You can hear that on the songs that populate ‘We’ve Been Going About This All Wrong’, which stretch along a vast emotional spectrum. As well as its moments of profound darkness and apocalyptic visions, there are equal counterpoints of reassurance and warmth. After the record’s quietest and most tender track ‘Darkish’ - a song that Sharon sketched out some years ago but shelved - comes its most heartening, an electro-stomping meditation on self-forgiveness called ‘Mistakes’. Her voice across the record, meanwhile, is often overwhelmingly powerful. On its aptly-titled opener ‘Darkness Fades’, delicate acoustic arpeggios give way to a firm and determined drum beat, the singer’s voice soaring with a profound, almost choral quality. In this rush of noise, it’s impossible not to feel at least a little bit emboldened.

Lifting herself to that point, however, took a lot of work. Three of the bandmates she had toured extensively with throughout 2019, she explains, provided something of a lifeline. “I thought they would be tired of me after touring for a year, but it turns out they’re my brothers,” Sharon smiles. Having got to know each other on the road, the group were attuned to each other’s highs and lows, and would “know when to reach out” to one another. “I don’t want to bombard people with demos, but they were like, ‘Bring it on!’ I’m usually very guarded, but I shared things very early on, just for me to feel connected to them and vice versa. I wanted them to know I was still thinking about them, and I wanted to make music with them.”

Path To Peace: Sharon Van Etten Path To Peace: Sharon Van Etten Path To Peace: Sharon Van Etten Path To Peace: Sharon Van Etten

“I’m a rape survivor, and it took me years to learn not to be scared to go outside, not to look over my shoulder.”

Yet at their core, the foundations of ‘We’ve Been Going About This All Wrong’ were created entirely by Sharon herself, alone. When she would catch herself slipping into periods of depression or anxiety, “I would prescribe myself the studio, just to play, not record.” The creative process went further than just being a coping mechanism; it was an act of reclaiming control at a time when society seemed to be crumbling.
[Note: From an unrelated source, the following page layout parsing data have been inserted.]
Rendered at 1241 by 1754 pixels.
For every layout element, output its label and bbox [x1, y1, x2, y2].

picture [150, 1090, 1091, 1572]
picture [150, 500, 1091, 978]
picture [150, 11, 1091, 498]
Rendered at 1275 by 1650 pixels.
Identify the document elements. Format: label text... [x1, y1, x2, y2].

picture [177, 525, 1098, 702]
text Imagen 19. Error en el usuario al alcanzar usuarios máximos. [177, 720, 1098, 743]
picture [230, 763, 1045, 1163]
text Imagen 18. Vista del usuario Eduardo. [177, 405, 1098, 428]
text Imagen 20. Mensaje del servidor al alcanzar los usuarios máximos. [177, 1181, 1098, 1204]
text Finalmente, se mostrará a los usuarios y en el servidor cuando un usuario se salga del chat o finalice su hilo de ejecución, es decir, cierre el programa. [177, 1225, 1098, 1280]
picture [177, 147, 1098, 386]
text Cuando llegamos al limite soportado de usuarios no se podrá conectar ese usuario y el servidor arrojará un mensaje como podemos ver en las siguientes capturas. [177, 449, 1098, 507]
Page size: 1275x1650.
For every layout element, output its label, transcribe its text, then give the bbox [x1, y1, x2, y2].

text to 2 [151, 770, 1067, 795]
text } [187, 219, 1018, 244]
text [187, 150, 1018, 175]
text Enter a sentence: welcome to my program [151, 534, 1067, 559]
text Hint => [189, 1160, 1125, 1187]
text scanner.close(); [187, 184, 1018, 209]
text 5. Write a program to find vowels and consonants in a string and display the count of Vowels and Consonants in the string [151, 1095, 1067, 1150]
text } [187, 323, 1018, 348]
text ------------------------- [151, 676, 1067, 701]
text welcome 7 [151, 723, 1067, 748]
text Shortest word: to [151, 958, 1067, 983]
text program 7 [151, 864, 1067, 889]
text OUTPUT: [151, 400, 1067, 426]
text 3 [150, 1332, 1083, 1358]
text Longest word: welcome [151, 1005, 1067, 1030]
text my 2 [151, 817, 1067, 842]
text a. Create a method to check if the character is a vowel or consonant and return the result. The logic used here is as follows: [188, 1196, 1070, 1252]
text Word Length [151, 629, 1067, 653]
“I’m a rape survivor, and it took me years to learn not to be scared to go outside, not to look over my shoulder,” she says. “I finally had all the things that I needed to feel safe, but then suddenly I’m being told I can’t go outside!” She recalls going into survival mode, purchasing an axe and stocking up on water. “I feel like anyone who has experience of trauma knows that feeling of being hyper-vigilant and trying to control your surroundings, [that] even if it brings anxiety, it’s a way to feel safe. That concept is throughout the record, for sure. Even the way I wanted to take the tracks from my home studio.”

Sharon is releasing the album without any singles (recent tracks ‘Porta’ and ‘Used To It’ will be standalone releases) in order to best express the vast range of emotions it contains with as much clarity as possible. “I chose the sequencing with intention, so that it’s an experience for the listener. It’s a journey, if you have the time,” she says. In this final act, she’s simultaneously presenting an album that shows the process of powerfully reclaiming control amid total turmoil, and handing it over to a listener so they can use it to do the same. “So that people can listen to it however the fuck they want to.”

‘We’ve Been Going About This All Wrong’ is out now via Jagjaguwar.